Jauh sebelum tepuk tangan terdengar, ada hari-hari yang dipenuhi latihan
berulang dan proses yang tidak selalu mudah. Dialog yang terlupa, gerakan yang
belum kompak, rasa lelah, hingga kegugupan menjadi bagian dari perjalanan para
pemain dalam mempersiapkan pertunjukan. Namun, setiap kekurangan justru menjadi
alasan untuk kembali berlatih, memperbaiki diri, dan saling menguatkan hingga
akhirnya mereka siap membawa karya ke panggung Taman Budaya.

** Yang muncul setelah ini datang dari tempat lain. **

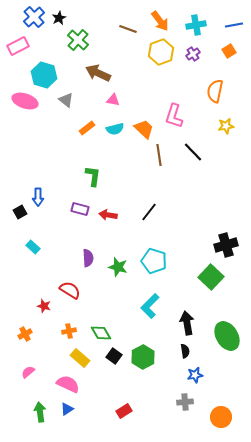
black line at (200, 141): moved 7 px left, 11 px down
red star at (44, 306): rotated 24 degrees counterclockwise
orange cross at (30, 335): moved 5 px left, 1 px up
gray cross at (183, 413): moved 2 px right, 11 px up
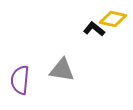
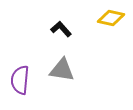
yellow diamond: moved 2 px left, 1 px up
black L-shape: moved 33 px left; rotated 10 degrees clockwise
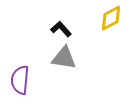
yellow diamond: rotated 40 degrees counterclockwise
gray triangle: moved 2 px right, 12 px up
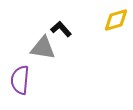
yellow diamond: moved 5 px right, 2 px down; rotated 12 degrees clockwise
gray triangle: moved 21 px left, 10 px up
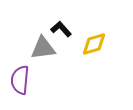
yellow diamond: moved 22 px left, 24 px down
gray triangle: rotated 16 degrees counterclockwise
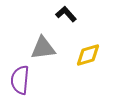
black L-shape: moved 5 px right, 15 px up
yellow diamond: moved 6 px left, 11 px down
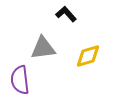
yellow diamond: moved 1 px down
purple semicircle: rotated 12 degrees counterclockwise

Dalam sambutan Kepala MAN 2 Yogyakarta, Hartiningsih, S.Pd., M.Pd., menjelaskan
bahwa penampilan tersebut dapat menjadi perjalanan belajar yang mengajarkan
bahwa sebuah karya tidak pernah lahir dari kerja satu orang. ”Setiap pemain,
kru, dan pihak yang terlibat yang berada di balik layar memiliki peran penting
dalam memastikan pertunjukan berjalan sesuai harapan. Yang paling berkesan
adalah ketika kami melihat hasil dari latihan bersama, karena disitu kami sadar
bahwa kerja keras dan kekompakan benar-benar memiliki hasil,” paparnya.

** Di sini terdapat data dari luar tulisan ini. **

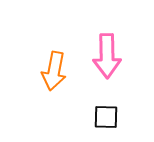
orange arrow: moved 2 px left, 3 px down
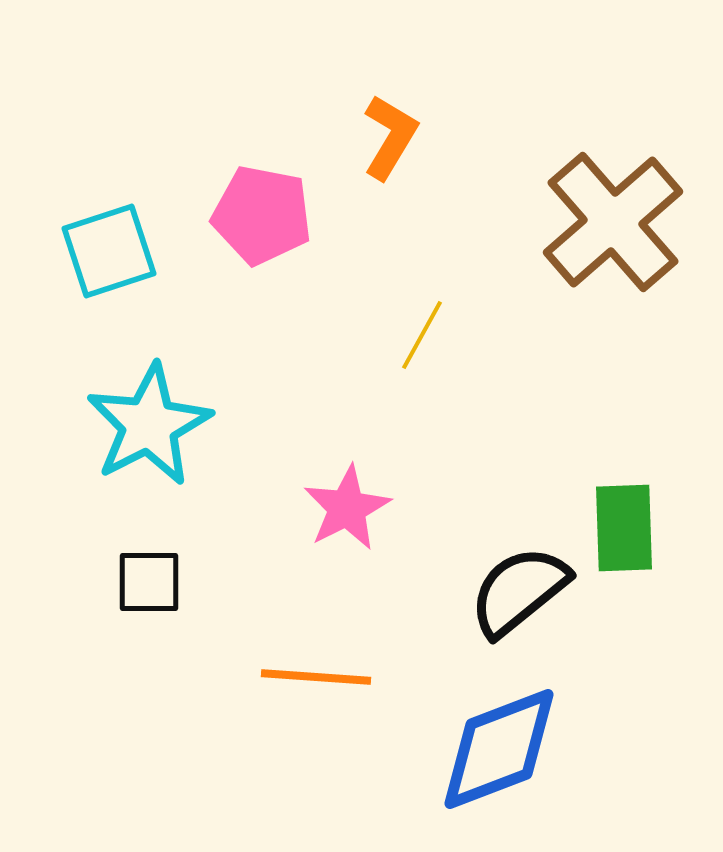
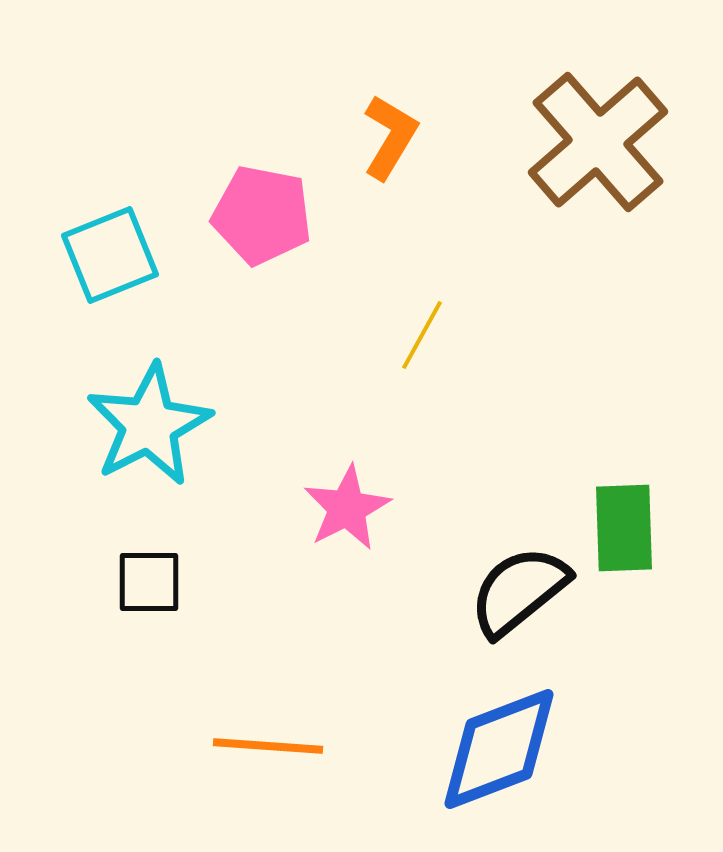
brown cross: moved 15 px left, 80 px up
cyan square: moved 1 px right, 4 px down; rotated 4 degrees counterclockwise
orange line: moved 48 px left, 69 px down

Salah satu pemeran Artmadja, Raheesh Kaysan Nizzar Ahmad (XII E)
mengungkapkan pengalaman pertama tampil di Taman Budaya Yogyakarta. ”Panggung ini
memberikan kami kesempatan untuk berhadapan dengan ruang pertunjukan yang lebih
luas sekaligus menguji keberanian dan kemampuan kami dalam menghidupkan sebuah
cerita. Kami merasa gugup sebelum tampil, tetapi ketika berada di atas
panggung, semua rasa lelah selama latihan seperti terbayar,” ungkapnya.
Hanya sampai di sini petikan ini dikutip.